"A gentleman in a rough game, an authentic English sporting hero" is how Trevor Brooking was once described, and to anyone who saw the graceful midfielder play during his illustrious 17-year career, those words are an apt summary of one of West Ham United's finest players.
Brooking, the son of a Police Officer, was born in Barking in 1948, and signed as an apprentice with West Ham in 1965. He made his debut in a 3-3 draw with Burnley in 1967 when the scorers were England and Hammers legends Bobby Moore, Geoff Hurst and Martin Peters. Learning his trade alongside these greats at the Academy of Football, Brooking became known for his intelligent play and skilful feet. Brooking epitomised the Irons' tradition of attractive football played the right way and was famed for his disciplinary record, never being sent off in his entire career.
International recognition arrived relatively late, aged 26 in 1974, but he went on to amass an impressive 47 caps and five goals for England. But it was for West Ham that Brooking's finest moments came. Winner of the FA Cup in 1975, it was in 1980 that he met his date with destiny.
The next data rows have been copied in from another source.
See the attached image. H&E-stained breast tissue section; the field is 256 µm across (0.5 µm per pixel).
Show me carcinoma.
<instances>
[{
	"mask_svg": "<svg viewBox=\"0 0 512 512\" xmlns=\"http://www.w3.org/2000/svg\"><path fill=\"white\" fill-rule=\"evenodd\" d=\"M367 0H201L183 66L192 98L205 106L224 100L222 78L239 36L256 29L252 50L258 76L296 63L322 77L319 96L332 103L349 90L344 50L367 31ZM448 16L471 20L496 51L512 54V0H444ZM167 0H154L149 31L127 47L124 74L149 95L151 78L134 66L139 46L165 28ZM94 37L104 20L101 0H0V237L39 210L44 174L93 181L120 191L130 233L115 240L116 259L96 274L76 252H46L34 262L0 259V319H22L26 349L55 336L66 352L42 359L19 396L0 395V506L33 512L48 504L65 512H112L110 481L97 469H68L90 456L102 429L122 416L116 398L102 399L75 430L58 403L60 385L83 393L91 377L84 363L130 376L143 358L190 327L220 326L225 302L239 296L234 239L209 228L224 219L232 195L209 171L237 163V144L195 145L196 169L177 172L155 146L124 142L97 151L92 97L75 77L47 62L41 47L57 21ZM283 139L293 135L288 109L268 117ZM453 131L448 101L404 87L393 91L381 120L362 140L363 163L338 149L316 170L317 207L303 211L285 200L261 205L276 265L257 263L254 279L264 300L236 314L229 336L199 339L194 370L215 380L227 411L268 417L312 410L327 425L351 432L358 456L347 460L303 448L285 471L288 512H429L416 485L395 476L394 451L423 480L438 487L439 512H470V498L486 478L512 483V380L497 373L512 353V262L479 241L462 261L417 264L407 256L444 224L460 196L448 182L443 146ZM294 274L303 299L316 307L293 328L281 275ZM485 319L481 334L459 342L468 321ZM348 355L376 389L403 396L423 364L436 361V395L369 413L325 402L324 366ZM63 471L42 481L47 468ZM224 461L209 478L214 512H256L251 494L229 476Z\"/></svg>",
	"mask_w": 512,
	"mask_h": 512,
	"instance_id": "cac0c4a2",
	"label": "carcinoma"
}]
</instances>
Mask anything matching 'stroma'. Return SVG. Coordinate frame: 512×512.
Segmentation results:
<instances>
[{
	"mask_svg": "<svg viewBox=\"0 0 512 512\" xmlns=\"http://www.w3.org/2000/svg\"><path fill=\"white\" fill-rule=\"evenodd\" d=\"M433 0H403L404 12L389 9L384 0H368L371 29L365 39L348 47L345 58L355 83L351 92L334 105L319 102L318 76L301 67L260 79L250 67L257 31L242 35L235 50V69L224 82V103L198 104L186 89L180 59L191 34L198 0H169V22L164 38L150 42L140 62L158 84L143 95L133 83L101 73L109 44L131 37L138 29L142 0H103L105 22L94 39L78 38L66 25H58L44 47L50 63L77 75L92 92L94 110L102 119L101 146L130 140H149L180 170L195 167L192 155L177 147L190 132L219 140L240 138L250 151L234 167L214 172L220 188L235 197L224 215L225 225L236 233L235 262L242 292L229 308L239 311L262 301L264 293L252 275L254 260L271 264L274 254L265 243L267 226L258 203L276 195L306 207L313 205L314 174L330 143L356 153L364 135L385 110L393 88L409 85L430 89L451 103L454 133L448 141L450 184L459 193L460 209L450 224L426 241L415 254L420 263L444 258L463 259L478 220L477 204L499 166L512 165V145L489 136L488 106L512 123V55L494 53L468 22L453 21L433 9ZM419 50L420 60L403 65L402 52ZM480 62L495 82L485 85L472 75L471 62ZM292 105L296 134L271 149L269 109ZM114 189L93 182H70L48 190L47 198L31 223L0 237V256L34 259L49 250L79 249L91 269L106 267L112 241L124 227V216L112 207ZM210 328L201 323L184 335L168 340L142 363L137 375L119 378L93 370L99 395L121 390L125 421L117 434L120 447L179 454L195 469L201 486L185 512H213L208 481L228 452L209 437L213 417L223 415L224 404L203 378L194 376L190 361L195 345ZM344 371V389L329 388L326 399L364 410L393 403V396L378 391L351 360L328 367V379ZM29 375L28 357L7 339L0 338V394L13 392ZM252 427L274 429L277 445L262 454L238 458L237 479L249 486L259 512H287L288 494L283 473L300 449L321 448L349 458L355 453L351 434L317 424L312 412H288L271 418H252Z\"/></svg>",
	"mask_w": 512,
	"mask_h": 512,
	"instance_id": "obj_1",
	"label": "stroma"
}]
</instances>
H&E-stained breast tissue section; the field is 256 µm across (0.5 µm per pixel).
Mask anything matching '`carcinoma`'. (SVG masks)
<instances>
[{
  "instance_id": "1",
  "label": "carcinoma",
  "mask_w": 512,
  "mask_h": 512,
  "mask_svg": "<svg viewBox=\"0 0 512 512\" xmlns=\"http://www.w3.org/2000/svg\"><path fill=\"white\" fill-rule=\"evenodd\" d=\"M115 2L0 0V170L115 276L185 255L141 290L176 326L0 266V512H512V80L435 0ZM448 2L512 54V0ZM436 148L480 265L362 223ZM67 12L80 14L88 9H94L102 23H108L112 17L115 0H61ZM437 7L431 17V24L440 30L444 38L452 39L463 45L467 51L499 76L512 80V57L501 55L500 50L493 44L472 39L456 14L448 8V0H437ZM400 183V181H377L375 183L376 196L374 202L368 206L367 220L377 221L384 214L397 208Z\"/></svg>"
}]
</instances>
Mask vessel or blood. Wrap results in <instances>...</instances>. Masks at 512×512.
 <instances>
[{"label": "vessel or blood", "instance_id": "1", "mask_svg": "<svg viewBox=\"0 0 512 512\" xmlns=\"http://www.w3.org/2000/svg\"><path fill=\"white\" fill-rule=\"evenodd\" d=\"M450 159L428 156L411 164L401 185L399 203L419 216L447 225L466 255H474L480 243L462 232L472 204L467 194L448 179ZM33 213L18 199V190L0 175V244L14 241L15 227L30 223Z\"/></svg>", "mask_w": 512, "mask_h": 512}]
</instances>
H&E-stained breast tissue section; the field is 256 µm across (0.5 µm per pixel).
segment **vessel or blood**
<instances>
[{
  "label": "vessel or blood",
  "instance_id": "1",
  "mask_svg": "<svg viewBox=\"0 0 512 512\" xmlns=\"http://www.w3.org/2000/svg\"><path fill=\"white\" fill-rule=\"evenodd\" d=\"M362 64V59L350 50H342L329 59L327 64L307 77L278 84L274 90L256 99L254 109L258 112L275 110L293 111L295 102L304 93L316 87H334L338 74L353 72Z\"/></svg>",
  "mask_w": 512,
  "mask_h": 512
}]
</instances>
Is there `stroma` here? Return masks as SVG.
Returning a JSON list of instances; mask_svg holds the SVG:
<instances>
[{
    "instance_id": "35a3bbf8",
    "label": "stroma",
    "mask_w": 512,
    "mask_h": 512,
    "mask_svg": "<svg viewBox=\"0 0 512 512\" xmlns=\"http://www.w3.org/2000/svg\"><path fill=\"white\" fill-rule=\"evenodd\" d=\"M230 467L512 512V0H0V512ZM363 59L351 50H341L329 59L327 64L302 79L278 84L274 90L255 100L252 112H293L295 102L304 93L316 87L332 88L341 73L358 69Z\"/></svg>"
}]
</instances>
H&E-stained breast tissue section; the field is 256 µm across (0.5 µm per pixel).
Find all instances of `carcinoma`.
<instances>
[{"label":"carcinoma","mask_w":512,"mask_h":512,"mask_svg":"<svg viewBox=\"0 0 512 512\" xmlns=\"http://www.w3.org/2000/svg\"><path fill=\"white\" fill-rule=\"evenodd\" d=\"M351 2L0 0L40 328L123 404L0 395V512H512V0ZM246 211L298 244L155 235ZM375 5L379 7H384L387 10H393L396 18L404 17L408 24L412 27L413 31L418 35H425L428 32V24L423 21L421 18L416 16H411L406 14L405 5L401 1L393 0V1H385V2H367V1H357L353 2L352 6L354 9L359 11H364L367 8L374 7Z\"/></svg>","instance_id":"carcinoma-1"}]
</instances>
The Hammers had been relegated from the top flight in 1978, and fans and pundits alike predicted that a fairy-tale run in the FA Cup was going to end in disappointment when they lined up against the mighty Arsenal at Wembley in the final. But in the 13th minute a deflected shot arrowed low across the penalty area where Brooking stooped to direct a superb diving header into the net. Incredibly it was only the third headed goal of his career. The Hammers clung on under a fearsome assault from the Gunners in the second half to cause one of the biggest upsets in FA Cup history. Brooking's goal remains an all-time favourite moment for many a Hammers fan.
Four years later Brooking hung up his boots having made 636 appearances and scored 103 goals for the Upton Park club. He remains one of West Ham's favourite sons.